*** Provided text Section Begins ***
# Dust in images



## mysticalbizarrelama (Sep 30, 2016)

Hello I just joined the forum. My camera is showing this dust or whatever it is when i take pictures. it's not the issue with the lens as i tried multiple lenses. can anyone help me tell what it is and how can i get this fixed. 

Camera Canon 70D


----------



## KmH (Sep 30, 2016)

Dust or debris on the image sensor would be way out of focus.
That looks like some kind of pixel issue.


----------



## mysticalbizarrelama (Sep 30, 2016)

KmH said:


> Dust or debris on the image sensor would be way out of focus.
> That looks like some kind of pixel issue.


Thanks but what can be the remedy?


----------



## bratkinson (Sep 30, 2016)
*** Provided text Section Ends ***
*** Input data Section Begins ***
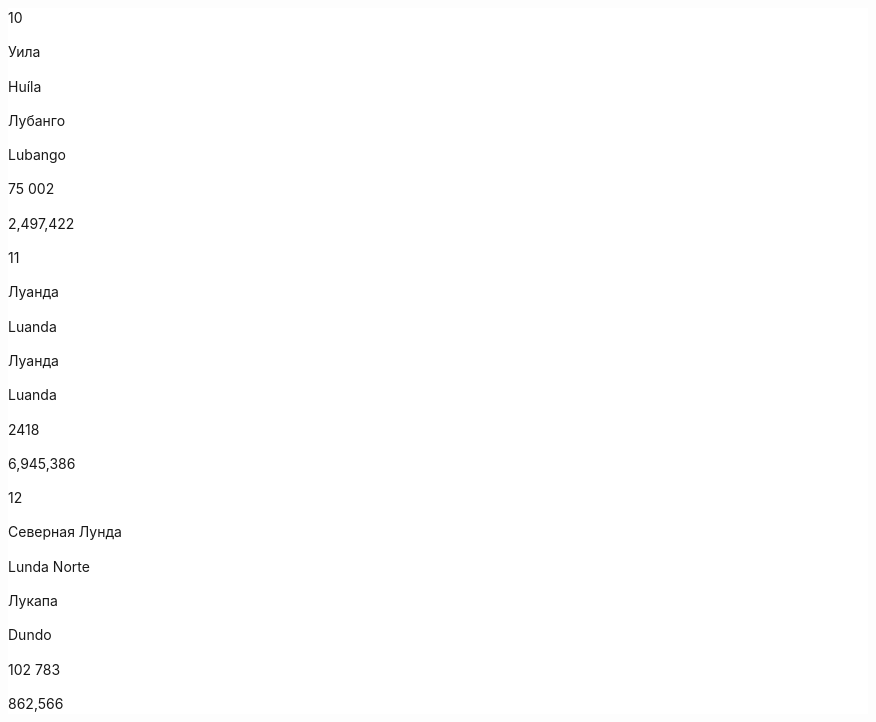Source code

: 




10


Уила


Huíla


Лубанго


Lubango


75 002


2,497,422






11


Луанда


Luanda


Луанда


Luanda


2418


6,945,386






12


Северная Лунда


Lunda Norte


Лукапа


Dundo


102 783


862,566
*** Input data Section Ends ***
### [Required action 1]
List each distinct username that appears as a post author in the forum thread about dust in images.
### [Required action 2]
Write the next part of the forum thread about dust in images, starting right after its final line.

### [Answer area 1]
mysticalbizarrelama, KmH, bratkinson

### [Answer area 2]
I'd take a shot at replacing your memory card and then formatting it in-camera, especially if it's only on one image out of a bunch of shots.  If it shows up in every photo in the same location (perhaps only when certain colors at that location), I suspect it's a sensor problem rather than dust as it comes out reddish.  If it 'moves around' from photo to photo, it's also possible you have a bad RAM memory card.  Lastly, if that's a picture of what you printed out, then it's a printer issue, most likely a leaky magenta ink cartridge.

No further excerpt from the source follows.